Alors, elle a eu l'idée d'organiser des "séminaires de fertilité", où seront également abordés le harcèlement et le consentement, pour permettre aux jeunes femmes de, justement, "éviter d'oublier d'avoir un bébé".

Le but : prendre conscience de la temporalité de leur fertilité, et que le temps presse, parce que c'est bien connu, "les femmes ne reçoivent pas assez d'informations à ce sujet". Et il s'agirait de leur faire comprendre davantage leur rôle de génitrice comme le fait que, si elle ne s'y mette pas de si tôt (soit avant la mi-trentaine), elles le regretteront à jamais. Traduction : buchez les dictionnaires de prénoms plutôt que de plancher sur votre sujet de thèse.

Vous avez dit injonction à la maternité ?

Natalité en baisse et menace de l'"horloge biologique"

Derrière cette initiative archaïque, il y a une réalité : le Royaume-Uni enregistre une natalité en baisse. D'après les dernières données de l'Office for National Statistics ont montré que l'indice synthétique de fécondité en Angleterre et au Pays de Galles a diminué, passant de 1,58 enfant par femme en 2020 à 1,53 au premier trimestre 2021.

L'encouragement aux grossesses des ressortissantes et résidentes britanniques pourrait-il donc prendre racine dans un souci démographique et une démarche patriarcale, plus que dans l'envie de "rappeler" aux concernées qu'il faut concevoir par pure générosité ? Tiens donc.

On se demande toutefois : la menace de l'"horloge biologique" est-elle à prendre au pied de la lettre ? D'après une étude relayée par The Guardian, pas vraiment. Déjà, la fameuse date butoir des 35 ans serait passée à 37,1 ans. Surtout, cet "âge pivot" viendrait de données françaises s'étalant entre 1670 et 1830, lorsque l'espérance de vie ne dépassait pas les 30 ans. Il serait peut-être judicieux de les actualiser. Et de prendre aussi en considération la croissante infertilité masculine, au passage.

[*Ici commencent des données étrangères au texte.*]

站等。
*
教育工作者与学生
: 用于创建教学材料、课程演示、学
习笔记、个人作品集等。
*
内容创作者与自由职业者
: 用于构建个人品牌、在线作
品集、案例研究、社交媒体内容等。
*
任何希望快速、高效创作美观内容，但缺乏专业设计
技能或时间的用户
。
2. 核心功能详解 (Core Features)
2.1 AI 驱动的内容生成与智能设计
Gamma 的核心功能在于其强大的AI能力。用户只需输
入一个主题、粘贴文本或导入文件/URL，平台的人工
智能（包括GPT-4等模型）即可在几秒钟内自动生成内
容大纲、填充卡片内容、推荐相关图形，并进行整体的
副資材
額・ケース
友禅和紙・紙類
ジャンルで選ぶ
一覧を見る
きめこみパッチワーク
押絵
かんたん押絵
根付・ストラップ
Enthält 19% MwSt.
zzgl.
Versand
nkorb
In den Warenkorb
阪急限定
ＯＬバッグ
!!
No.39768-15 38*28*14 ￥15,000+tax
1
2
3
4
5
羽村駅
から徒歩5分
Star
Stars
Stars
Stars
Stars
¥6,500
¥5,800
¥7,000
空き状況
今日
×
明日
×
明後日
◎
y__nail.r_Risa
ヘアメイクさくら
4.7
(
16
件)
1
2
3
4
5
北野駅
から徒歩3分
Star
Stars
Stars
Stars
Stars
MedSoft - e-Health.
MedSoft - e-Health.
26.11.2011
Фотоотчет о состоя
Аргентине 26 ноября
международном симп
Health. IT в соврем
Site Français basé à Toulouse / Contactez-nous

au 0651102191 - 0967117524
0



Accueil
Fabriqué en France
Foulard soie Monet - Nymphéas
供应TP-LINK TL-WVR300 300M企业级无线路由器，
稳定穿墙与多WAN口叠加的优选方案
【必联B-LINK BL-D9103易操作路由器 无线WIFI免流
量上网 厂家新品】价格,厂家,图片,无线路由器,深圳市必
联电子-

Auprès de Libération, la gynécologue Clémence Roche éclaire en outre : "A 35 ans, ce n'est pas du tout fini", affirme-t-elle. "Ça peut devenir plus compliqué à partir de 38 ans. Les taux de fausses couches augmentent à cet âge-là." Et de préciser que, si le stock d'ovules diminue bien à partir de 35 ans, le premier facteur qui permet la fertilité des femmes, c'est "la qualité des ovules, c'est-à-dire la capacité qu'un ovule tous les mois puisse donner une grossesse à terme". CQFD.